Erstaunliche Wandlung eines Verbrechens-Opfers
Dass Doris Koller (Name geändert) überhaupt wieder Vertrauen fassen konnte, liegt wohl an der erstaunlichen Wandlung ihres Sohnes in den Wochen vor Weihnachten – und an Sandra und Frank Hierath, die mit ihrer Pilotwal Sound Therapie Erstaunliches geschafft haben: Einem verunsicherten siebenjährigen Missbrauchs-Opfer wieder Lebensmut zu vermitteln.
Noch immer kann Marco nicht sprechen wie andere siebenjährige Buben. Aber er ist nicht mehr apathisch, sondern wild und ungestüm und formuliert Laute, als wolle er weitererzählen, was er von den Delphinen gehört hat – und was ihm sonst auf der Seele liegt.
"Es ist der Hammer, wie er sich entwickelt"
Beim Anruf bei Doris Koller im Raum Würzburg hört man das vorher so stumme Kind fröhlich im Hintergrund krähen und brabbeln. Und seine Mutter, die schwankte zwischen Wut und Apathie, die ihren Job aufgeben musste, um sich um Marco zu kümmern, die Magenkrämpfe und schlaflose Nächte hatte, klingt wie erlöst: "Es ist der Hammer, wie er sich entwickelt", sagt sie strahlend. "Da hat sich ganz viel getan."
Seit sieben Monaten weiß die 30-jährige Mutter: Ein Logopäde, der ihrem Sohn helfen sollte, hat sie (und andere Mütter in Würzburg) unfassbar getäuscht. Dem angesehenen Therapeuten und Trainer, dem Mann mit dem sanften Auftreten eines sensiblen Kinder-Verstehers, war sein Trieb offenbar wichtiger als die Fürsorge für einen Siebenjährigen, der sich von ihm Hilfe erhofft hatte.
Als die Befürchtung zur Gewissheit wurde
Marco ist behindert und kann nicht sprechen. Und die Ermittlungen zeigten, dass genau dies zum Beute-Schema des mutmaßlichen Täters passte: Kinder, die nicht verraten konnten, dass er sie sexuell missbrauchte, dabei filmte und die Bilder mit Gleichgesinnten tauschte.

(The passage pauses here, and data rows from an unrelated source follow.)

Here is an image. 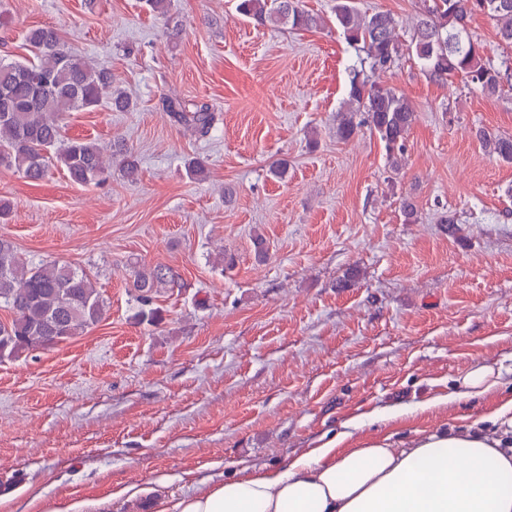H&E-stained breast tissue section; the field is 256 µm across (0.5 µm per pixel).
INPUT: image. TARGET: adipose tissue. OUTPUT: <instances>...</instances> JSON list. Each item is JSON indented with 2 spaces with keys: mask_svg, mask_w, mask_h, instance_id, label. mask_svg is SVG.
<instances>
[{
  "mask_svg": "<svg viewBox=\"0 0 512 512\" xmlns=\"http://www.w3.org/2000/svg\"><path fill=\"white\" fill-rule=\"evenodd\" d=\"M332 438L285 466L238 475L158 512H512V439L434 431L406 448Z\"/></svg>",
  "mask_w": 512,
  "mask_h": 512,
  "instance_id": "obj_1",
  "label": "adipose tissue"
}]
</instances>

Seit sieben Monaten hat Marcos Mutter schreckliche Gewissheit: Ihr behindertes Kind (und indirekt auch sie) wurden Opfer im Würzburger Kinderporno-Fall. Dass ihr siebenjähriger Sohn und seine Mutter daran nicht zerbrochen sind, sondern nach neun Monaten ganz langsam wieder Mut fassen, ist allein schon ein kleines Weihnachtswunder.

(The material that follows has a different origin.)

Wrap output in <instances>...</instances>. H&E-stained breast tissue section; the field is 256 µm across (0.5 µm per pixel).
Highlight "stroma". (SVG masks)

Eine kleine Handvoll Menschen half
Sie weiß, dass sie das einer Handvoll Menschen zu verdanken hat, die sich bemühen, den beiden beizustehen, damit sie das Schreckliche überwinden: Natürlich ihrer Familie. Aber auch dem Würzburger Kripo-Chef Armin Kühnert, dem wichtig war, nicht nur den Fall zu ermitteln, sondern auch die rat- und hilflosen Eltern nicht mit ihrer Angst allein zu lassen. Den Therapeuten Sandra und Frank Hierath mit ihrer Pilotwal-Sound-Therapie, die Marco das Lachen in den Augen wiedergaben. Und Boris Zimmermann, dem Vater eines anderen behinderten Kindes aus der Gruppe.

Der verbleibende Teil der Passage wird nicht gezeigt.